Proposal Would Create Alert System For Missing Indigenous People

Above Photo: People Gather Outside The Yakama Legends Casino Events Center In Toppenish, Wash. Before The First Meeting Of The State’s New Task Force For Missing And Murdered Indigenous People On Thursday, Dec. 2, 2021. Emree Weaver / Yakima Herald-Republic File.

Washington State – A bill proposed in Olympia would create an alert system for missing and murdered Indigenous women and people, the first of its kind in Washington and the United States.

House Bill 1725 would create an alert to help identify and locate missing Indigenous women and people. Similar to “silver alerts” for missing vulnerable adults, it would broadcast information about missing Indigenous people on message signs and in highway advisory radio messages when activated, as well as through news releases to local and regional media, according to a news release from state Attorney General Bob Ferguson.

It would be the first alert system specifically for missing and murdered Indigenous women and people in the country, the news release said.

State Reps. Debra Lekanoff, D-Bow, and Roger Goodman, D-Kirkland, are sponsoring the bill, which they are working on with Ferguson. The bill was pre-filed for introduction Monday.

Lekanoff is on the executive committee of the new state task force on missing and murdered Indigenous women and people. Task force members will assess systemic causes behind the high rate of disappearances and murders of Indigenous women and people, Ferguson said in announcing the task force.

The 23-member task force had its first official meetings on Dec. 2-3, which were hosted by the Yakama Nation and included an in-person listening session at Legends Casino in Toppenish.

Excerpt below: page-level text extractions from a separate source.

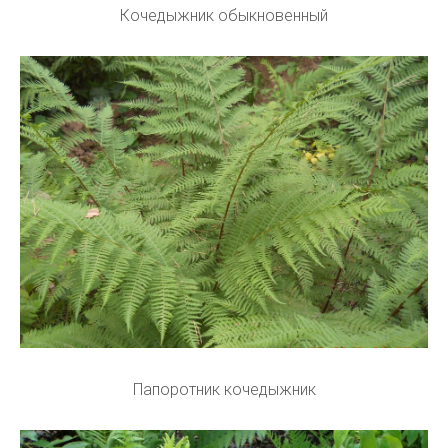
Кочедыжник обыкновенный
Папоротник кочедыжник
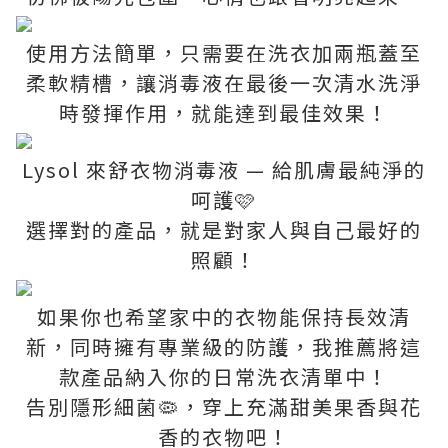
使用方法簡單，只需要在洗衣加兩瓶蓋至
柔軟精槽，讓消毒液在最後一次清水洗淨
時發揮作用，就能達到最佳效果！
Lysol 來舒衣物消毒液 — 給肌膚最純淨的
呵護🩷
選擇對的產品，就是對家人與自己最好的
照顧！
如果你也希望家中的衣物能保持長效清
新，同時擁有專業級的防護，我推薦將這
款產品納入你的日常洗衣清單中！
告別隱形細菌🦠，穿上充滿甜美果香與花
香的衣物吧！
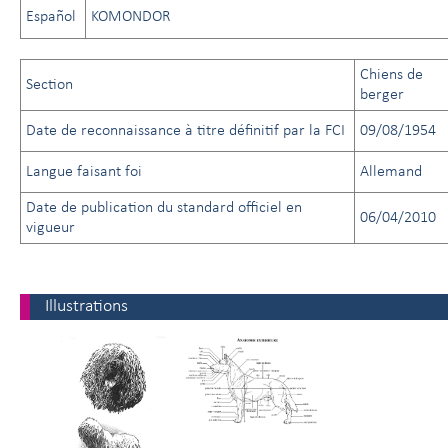
Español
KOMONDOR
Chiens de
Section
berger
Date de reconnaissance à titre définitif par la FCI
09/08/1954
Langue faisant foi
Allemand
Date de publication du standard officiel en
06/04/2010
vigueur
Illustrations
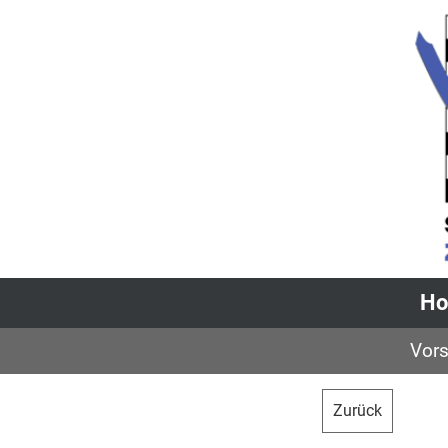
H
Vors
Zurück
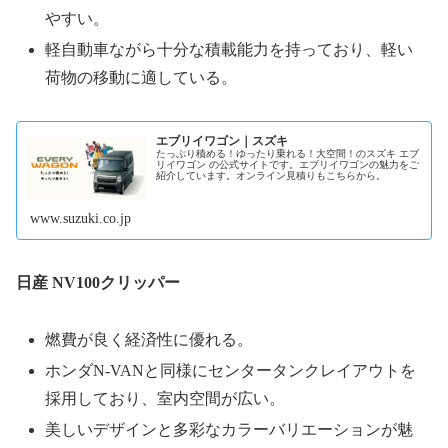
やすい。
軽自動車ながら十分な積載能力を持っており、軽い
荷物の移動に適している。
エブリイワゴン｜スズキ
たっぷり積める！ゆったり乗れる！大空間！のスズキ エブ
リイワゴン の公式サイトです。エブリイワゴンの魅力をご
紹介しています。オンライン見積りもこちらから。
www.suzuki.co.jp
日産 NV100クリッパー
燃費が良く経済性に優れる。
ホンダN-VANと同様にセンタータンクレイアウトを
採用しており、室内空間が広い。
美しいデザインと多彩なカラーバリエーションが魅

Of the 110 people on the Washington State Patrol’s list of missing Indigenous people, 27 have ties to the Yakama Nation or Yakima area in Central Washington. Many cases are unsolved. The historic crisis extends throughout and beyond the United States.

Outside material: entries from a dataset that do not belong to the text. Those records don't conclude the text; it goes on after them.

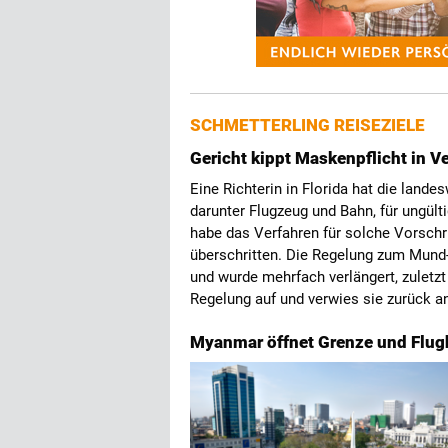
SCHMETTERLING REISEZIELE
Gericht kippt Maskenpflicht in V
Eine Richterin in Florida hat die lande
darunter Flugzeug und Bahn, für ungült
habe das Verfahren für solche Vorschri
überschritten. Die Regelung zum Mund-
und wurde mehrfach verlängert, zuletz
Regelung auf und verwies sie zurück 
Myanmar öffnet Grenze und Flug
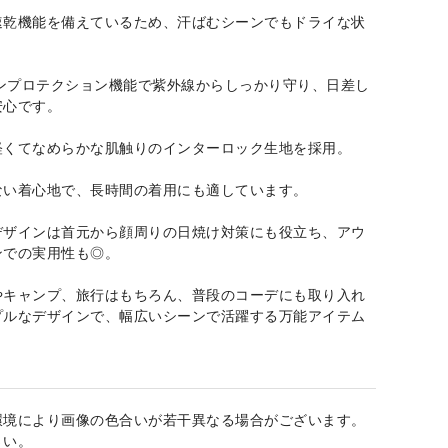
速乾機能を備えているため、汗ばむシーンでもドライな状
。
サンプロテクション機能で紫外線からしっかり守り、日差し
安心です。
軽くてなめらかな肌触りのインターロック生地を採用。
ない着心地で、長時間の着用にも適しています。
デザインは首元から顔周りの日焼け対策にも役立ち、アウ
ンでの実用性も◎。
やキャンプ、旅行はもちろん、普段のコーデにも取り入れ
プルなデザインで、幅広いシーンで活躍する万能アイテム
環境により画像の色合いが若干異なる場合がございます。
さい。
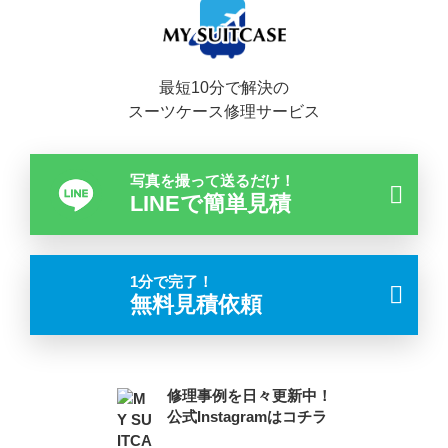
最短10分で解決の
スーツケース修理サービス
写真を撮って送るだけ！
LINEで簡単見積
1分で完了！
無料見積依頼
修理事例を日々更新中！
公式Instagramはコチラ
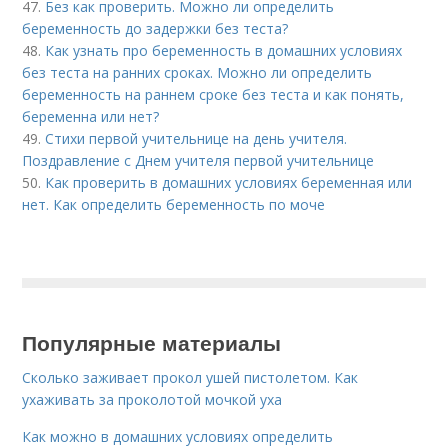
47.
Без как проверить. Можно ли определить
беременность до задержки без теста?
48.
Как узнать про беременность в домашних условиях
без теста на ранних сроках. Можно ли определить
беременность на раннем сроке без теста и как понять,
беременна или нет?
49.
Стихи первой учительнице на день учителя.
Поздравление с Днем учителя первой учительнице
50.
Как проверить в домашних условиях беременная или
нет. Как определить беременность по моче
Популярные материалы
Сколько заживает прокол ушей пистолетом. Как
ухаживать за проколотой мочкой уха
Как можно в домашних условиях определить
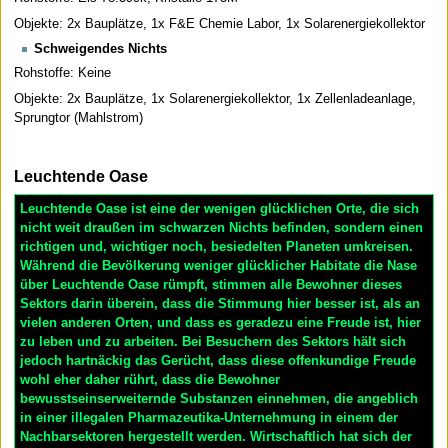
Objekte: 2x Bauplätze, 1x F&E Chemie Labor, 1x Solarenergiekollektor
Schweigendes Nichts
Rohstoffe: Keine
Objekte: 2x Bauplätze, 1x Solarenergiekollektor, 1x Zellenladeanlage,
Sprungtor (Mahlstrom)
Leuchtende Oase
Leuchtende Oase ist eine der wenigen glücklichen Orte, die sich
nicht weit draußen im schwarzen Nichts befinden, sondern einen
richtigen und, wichtiger noch, besiedelten Planeten umkreisen.
Während die Bevölkerung weniger glücklicher Habitate die Nase
über Leuchtende Oase rümpft, stimmen alle Bewohner dieses
Sektors darin überein, dass die Stimmung hier besser ist, als an
vielen anderen Orten, und dass es geradezu eine Freude ist, hier
zu leben und zu arbeiten. Bei Besuchern des Sektors hält sich
jedoch hartnäckig das Gerücht, dass diese offenkundige Freude
wohl eher daher rührt, dass die Bewohner
bewusstseinserweiternde Substanzen einnehmen, die angeblich
in einer illegalen Pharmazeutika-Unternehmung in einem der
Nachbarsektoren hergestellt werden. Wirtschaftlich hat sich der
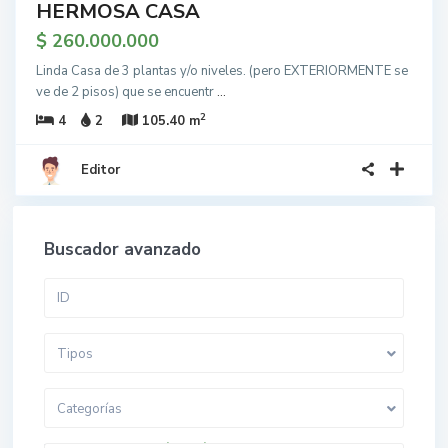
HERMOSA CASA
$ 260.000.000
Linda Casa de 3 plantas y/o niveles. (pero EXTERIORMENTE se
ve de 2 pisos) que se encuentr
...
2
4
2
105.40 m
Editor
Buscador avanzado
Tipos
Categorías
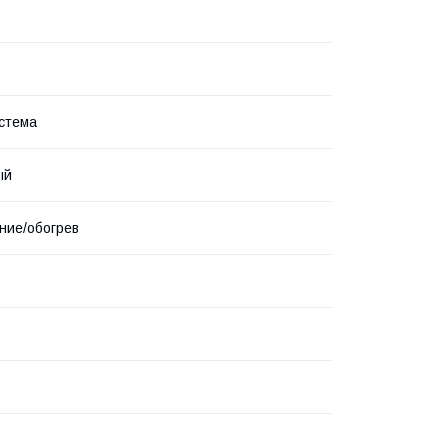
стема
ый
ние/обогрев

“Too many Indigenous mothers, sisters, wives and daughters have been torn from their families and their children raised without mothers,” Lekanoff said in the news release. “This crisis impacts every one of our families and communities and it takes collaboration among all governing bodies, law enforcement and media to bring awareness and stop these horrific crimes.”

Indigenous women and people go missing and are murdered at rates higher than any other ethnic group in the United States. In Washington, more than four times as many Indigenous women go missing than white women, according to research conducted by the Urban Indian Health Institute in Seattle.

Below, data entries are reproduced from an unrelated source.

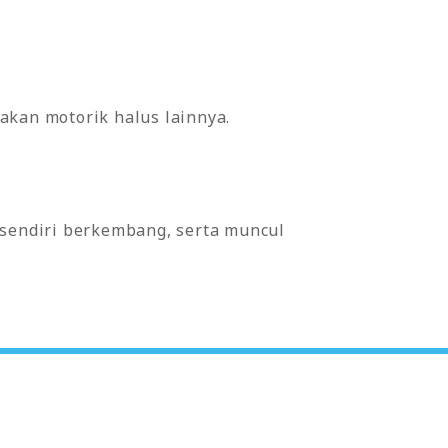
kan motorik halus lainnya.
 sendiri berkembang, serta muncul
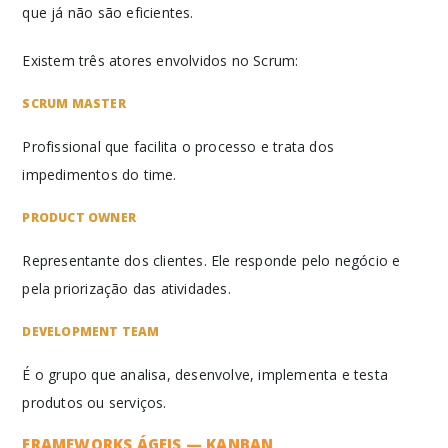
que já não são eficientes.
Existem três atores envolvidos no Scrum:
SCRUM MASTER
Profissional que facilita o processo e trata dos
impedimentos do time.
PRODUCT OWNER
Representante dos clientes. Ele responde pelo negócio e
pela priorização das atividades.
DEVELOPMENT TEAM
É o grupo que analisa, desenvolve, implementa e testa
produtos ou serviços.
FRAMEWORKS ÁGEIS — KANBAN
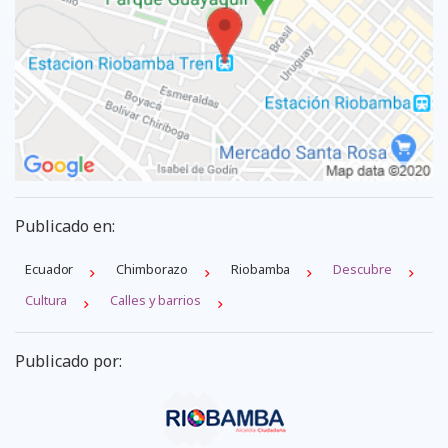
Publicado en:
Ecuador
Chimborazo
Riobamba
Descubre
Cultura
Calles y barrios
Publicado por:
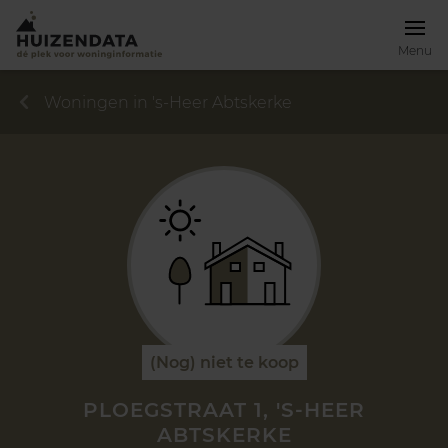
Menu
Woningen in 's-Heer Abtskerke
(Nog) niet te koop
PLOEGSTRAAT 1, 'S-HEER
ABTSKERKE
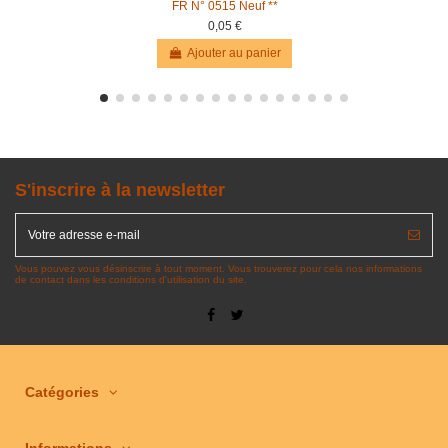
FR N° 0515 Neuf **
0,05 €
Ajouter au panier
S'inscrire à la newsletter
Vous pouvez vous désinscrire à tout moment. Vous trouverez pour cela nos informations
de contact dans les conditions d'utilisation du site.
Catégories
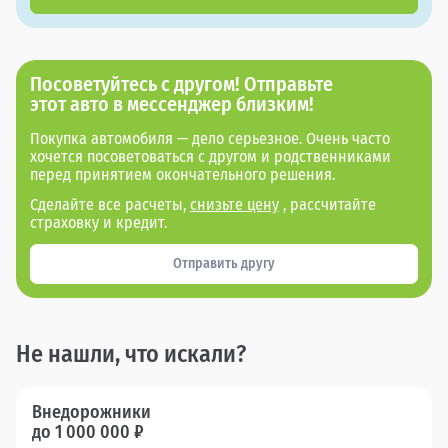
Посоветуйтесь с другом! Отправьте
этот авто в мессенджер близким!
Покупка автомобиля — дело серьезное. Очень часто
хочется посоветоваться с другом и родственниками
перед принятием окончательного решения.
Сделайте все расчеты,
снизьте цену
, рассчитайте
страховку и кредит.
Отправить другу
Не нашли, что искали?
Внедорожники
до 1 000 000 ₽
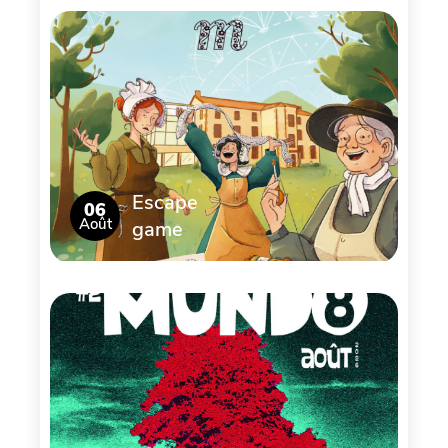
Escape
06
Août
game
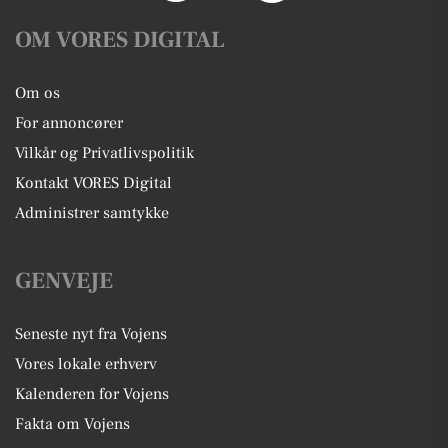
OM VORES DIGITAL
Om os
For annoncører
Vilkår og Privatlivspolitik
Kontakt VORES Digital
Administrer samtykke
GENVEJE
Seneste nyt fra Vojens
Vores lokale erhverv
Kalenderen for Vojens
Fakta om Vojens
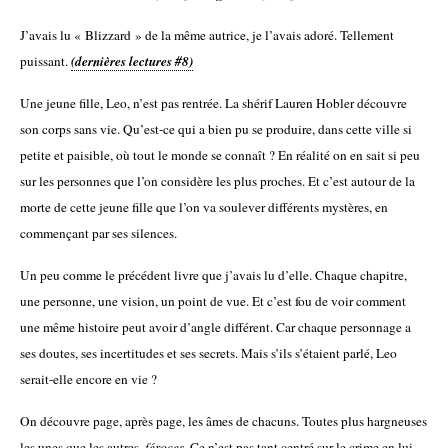
J’avais lu « Blizzard » de la même autrice, je l’avais adoré. Tellement
puissant.
(dernières lectures #8)
Une jeune fille, Leo, n’est pas rentrée. La shérif Lauren Hobler découvre
son corps sans vie. Qu’est-ce qui a bien pu se produire, dans cette ville si
petite et paisible, où tout le monde se connaît ? En réalité on en sait si peu
sur les personnes que l’on considère les plus proches. Et c’est autour de la
morte de cette jeune fille que l’on va soulever différents mystères, en
commençant par ses silences.
Un peu comme le précédent livre que j’avais lu d’elle. Chaque chapitre,
une personne, une vision, un point de vue. Et c’est fou de voir comment
une même histoire peut avoir d’angle différent. Car chaque personnage a
ses doutes, ses incertitudes et ses secrets. Mais s’ils s’étaient parlé, Leo
serait-elle encore en vie ?
On découvre page, après page, les âmes de chacuns. Toutes plus hargneuses
les unes que les autres,
féroces.
Ce n’est pas tant centré sur le crime en lui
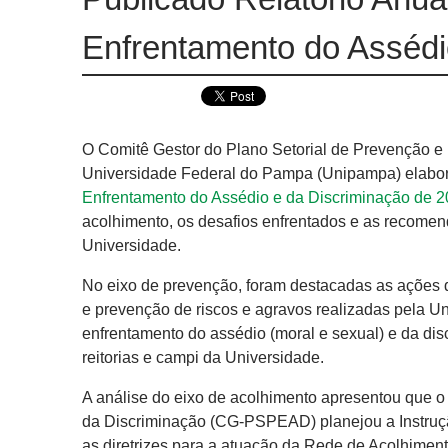
Enfrentamento do Assédi
O Comitê Gestor do Plano Setorial de Prevenção 
Universidade Federal do Pampa (Unipampa) elabor
Enfrentamento do Assédio e da Discriminação de 
acolhimento, os desafios enfrentados e as recome
Universidade.
No eixo de prevenção, foram destacadas as ações 
e prevenção de riscos e agravos realizadas pela U
enfrentamento do assédio (moral e sexual) e da dis
reitorias e campi da Universidade.
A análise do eixo de acolhimento apresentou que 
da Discriminação (CG-PSPEAD) planejou a Instrução
as diretrizes para a atuação da Rede de Acolhimen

Alert systems, especially when combined with widespread social media attention, can bring fast and positive resolutions to what could be dangerous or fatal situations for those who go missing. Washington is one of 37 states with a “silver alert” system for missing vulnerable adults, according to the news release. States that report data on “silver alerts” report a high success rate.

“The rate of missing and murdered Indigenous women in Washington is a crisis,” Ferguson said. “We must do everything we can to address this problem. This effective tool will help quickly and safely locate missing Indigenous women and people.”